▶ [What this task involves]: Locate every line below that contains the word "nose" and copy it.

<<<<

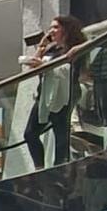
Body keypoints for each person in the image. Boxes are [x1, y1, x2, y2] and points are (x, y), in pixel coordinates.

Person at [20, 17, 85, 170]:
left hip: (64, 92)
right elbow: (33, 67)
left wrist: (46, 65)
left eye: (56, 27)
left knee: (60, 132)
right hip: (45, 93)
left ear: (66, 29)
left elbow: (71, 69)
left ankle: (59, 167)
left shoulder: (75, 48)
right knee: (30, 133)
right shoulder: (51, 49)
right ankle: (39, 168)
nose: (52, 31)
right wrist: (42, 46)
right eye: (51, 28)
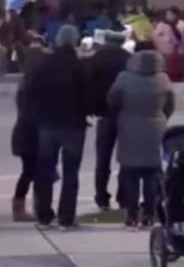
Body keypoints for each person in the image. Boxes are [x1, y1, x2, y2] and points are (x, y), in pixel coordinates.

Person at [28, 25, 91, 230]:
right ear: (75, 41)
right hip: (73, 125)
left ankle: (44, 214)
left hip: (47, 124)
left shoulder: (43, 64)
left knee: (45, 170)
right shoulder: (79, 66)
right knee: (71, 172)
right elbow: (86, 95)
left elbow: (31, 91)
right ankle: (66, 217)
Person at [107, 50, 174, 228]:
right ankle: (149, 214)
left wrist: (120, 116)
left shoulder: (124, 78)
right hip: (155, 129)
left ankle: (131, 214)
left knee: (130, 174)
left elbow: (112, 100)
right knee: (152, 175)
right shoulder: (163, 80)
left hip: (129, 127)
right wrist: (161, 117)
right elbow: (170, 105)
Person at [89, 30, 132, 212]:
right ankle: (123, 196)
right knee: (125, 158)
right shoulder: (129, 59)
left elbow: (88, 83)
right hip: (126, 113)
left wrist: (91, 106)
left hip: (104, 114)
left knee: (102, 159)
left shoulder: (95, 59)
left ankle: (101, 197)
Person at [11, 33, 48, 222]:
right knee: (35, 171)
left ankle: (23, 205)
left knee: (30, 171)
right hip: (33, 133)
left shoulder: (24, 84)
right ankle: (32, 206)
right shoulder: (38, 86)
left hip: (23, 132)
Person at [154, 7, 184, 82]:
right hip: (165, 52)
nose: (169, 16)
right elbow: (156, 36)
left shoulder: (183, 25)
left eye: (171, 14)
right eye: (167, 14)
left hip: (180, 52)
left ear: (176, 15)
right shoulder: (161, 25)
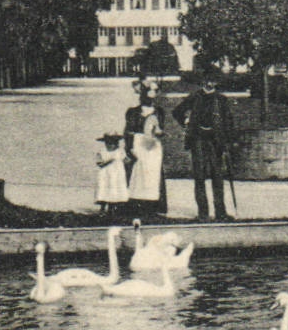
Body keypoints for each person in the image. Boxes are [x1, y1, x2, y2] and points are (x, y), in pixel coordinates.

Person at [173, 70, 235, 222]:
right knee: (200, 176)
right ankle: (203, 213)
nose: (209, 83)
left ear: (216, 82)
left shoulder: (221, 99)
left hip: (215, 141)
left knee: (217, 176)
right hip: (198, 139)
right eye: (207, 80)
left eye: (213, 80)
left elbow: (228, 121)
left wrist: (228, 141)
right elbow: (177, 111)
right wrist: (186, 122)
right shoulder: (195, 97)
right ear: (203, 81)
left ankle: (220, 213)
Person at [124, 84, 167, 215]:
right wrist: (129, 148)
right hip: (138, 144)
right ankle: (135, 204)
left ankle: (153, 205)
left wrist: (159, 132)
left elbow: (160, 128)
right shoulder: (133, 112)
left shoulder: (159, 112)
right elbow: (128, 131)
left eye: (153, 94)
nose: (149, 99)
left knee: (153, 174)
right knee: (138, 174)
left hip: (153, 146)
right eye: (146, 95)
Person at [95, 133, 130, 215]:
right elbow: (99, 163)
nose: (111, 145)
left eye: (114, 143)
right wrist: (109, 161)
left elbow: (126, 160)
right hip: (105, 174)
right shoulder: (101, 151)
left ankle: (111, 208)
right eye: (109, 143)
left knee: (114, 189)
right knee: (104, 189)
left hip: (117, 175)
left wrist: (130, 158)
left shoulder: (120, 151)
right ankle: (102, 208)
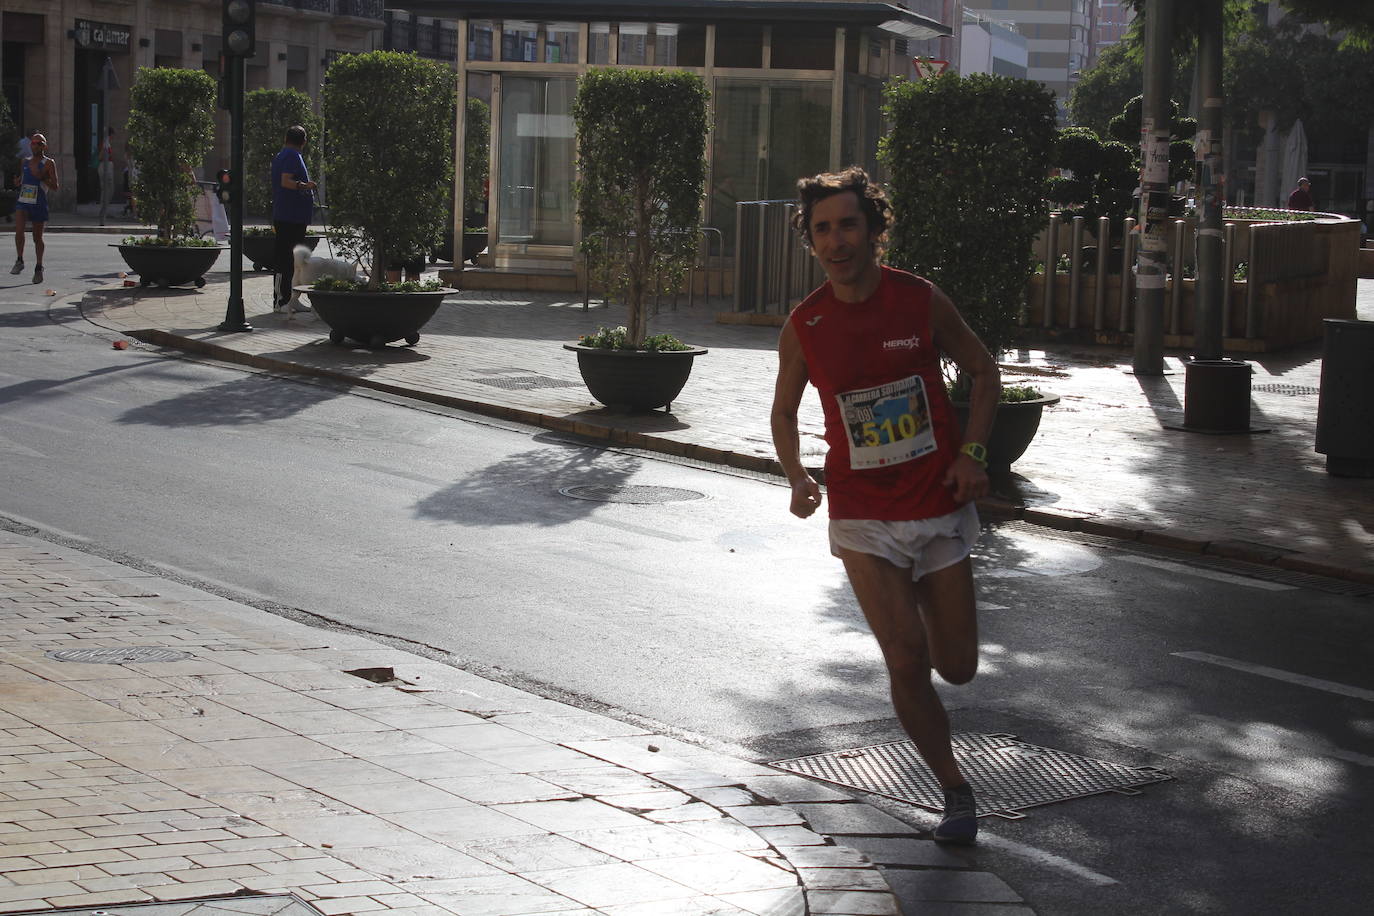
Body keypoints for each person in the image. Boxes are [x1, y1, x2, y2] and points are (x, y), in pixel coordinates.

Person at [770, 166, 999, 845]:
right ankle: (954, 790)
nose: (836, 241)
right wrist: (798, 478)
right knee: (904, 659)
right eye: (822, 230)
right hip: (863, 515)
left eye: (847, 225)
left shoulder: (918, 300)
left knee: (955, 665)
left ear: (872, 229)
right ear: (810, 242)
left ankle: (931, 614)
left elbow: (984, 373)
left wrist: (974, 454)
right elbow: (783, 413)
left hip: (936, 505)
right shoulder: (805, 323)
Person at [271, 125, 318, 312]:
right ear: (303, 141)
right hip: (289, 216)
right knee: (286, 259)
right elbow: (286, 180)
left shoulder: (283, 154)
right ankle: (282, 300)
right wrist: (305, 186)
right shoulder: (291, 155)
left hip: (292, 216)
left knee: (291, 260)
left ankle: (290, 299)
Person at [12, 132, 59, 285]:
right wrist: (19, 181)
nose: (35, 145)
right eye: (33, 143)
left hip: (39, 201)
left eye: (39, 143)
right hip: (24, 200)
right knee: (19, 231)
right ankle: (20, 259)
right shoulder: (25, 161)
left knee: (37, 238)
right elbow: (23, 178)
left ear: (44, 146)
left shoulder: (48, 163)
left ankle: (39, 267)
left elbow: (55, 187)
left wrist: (42, 177)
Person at [97, 127, 116, 225]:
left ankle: (104, 210)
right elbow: (100, 156)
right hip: (106, 166)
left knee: (107, 189)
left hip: (107, 165)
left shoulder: (107, 142)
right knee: (108, 189)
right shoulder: (105, 142)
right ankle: (103, 212)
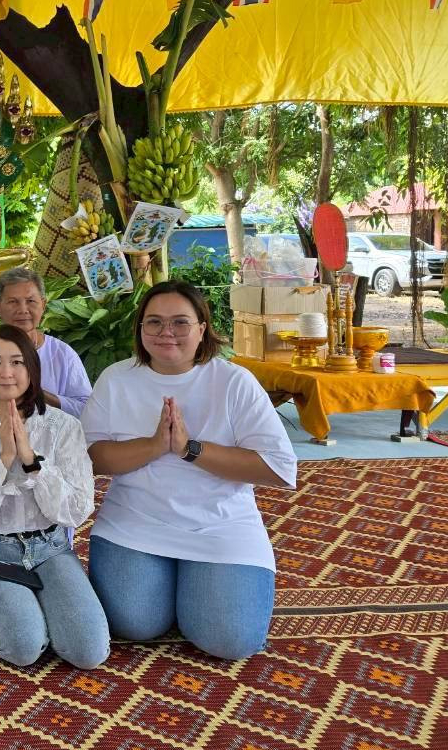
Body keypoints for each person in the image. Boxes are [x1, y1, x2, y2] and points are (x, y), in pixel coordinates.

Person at [81, 280, 296, 661]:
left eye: (180, 322)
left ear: (202, 328)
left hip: (220, 525)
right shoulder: (118, 378)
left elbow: (277, 470)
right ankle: (179, 593)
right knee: (134, 624)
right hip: (134, 523)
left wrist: (188, 449)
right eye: (154, 322)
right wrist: (152, 446)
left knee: (229, 641)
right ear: (140, 329)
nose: (167, 333)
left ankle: (199, 596)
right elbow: (91, 458)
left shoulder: (233, 382)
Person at [0, 326, 108, 669]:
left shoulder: (62, 426)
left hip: (50, 547)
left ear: (32, 369)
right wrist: (3, 456)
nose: (6, 373)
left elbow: (77, 509)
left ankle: (42, 612)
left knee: (88, 652)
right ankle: (27, 615)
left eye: (17, 362)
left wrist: (32, 462)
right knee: (23, 647)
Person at [0, 267, 91, 416]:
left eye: (31, 301)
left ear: (43, 305)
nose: (23, 310)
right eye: (13, 302)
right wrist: (5, 394)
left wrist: (36, 394)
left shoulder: (62, 353)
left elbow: (87, 410)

>>>>

▶ [Finished exercise]:
nose: (52, 31)
nose: (169, 16)
nose: (209, 83)
nose: (149, 99)
nose: (111, 145)
nose: (836, 241)
nose: (35, 145)
nose: (167, 333)
nose: (6, 373)
nose: (23, 310)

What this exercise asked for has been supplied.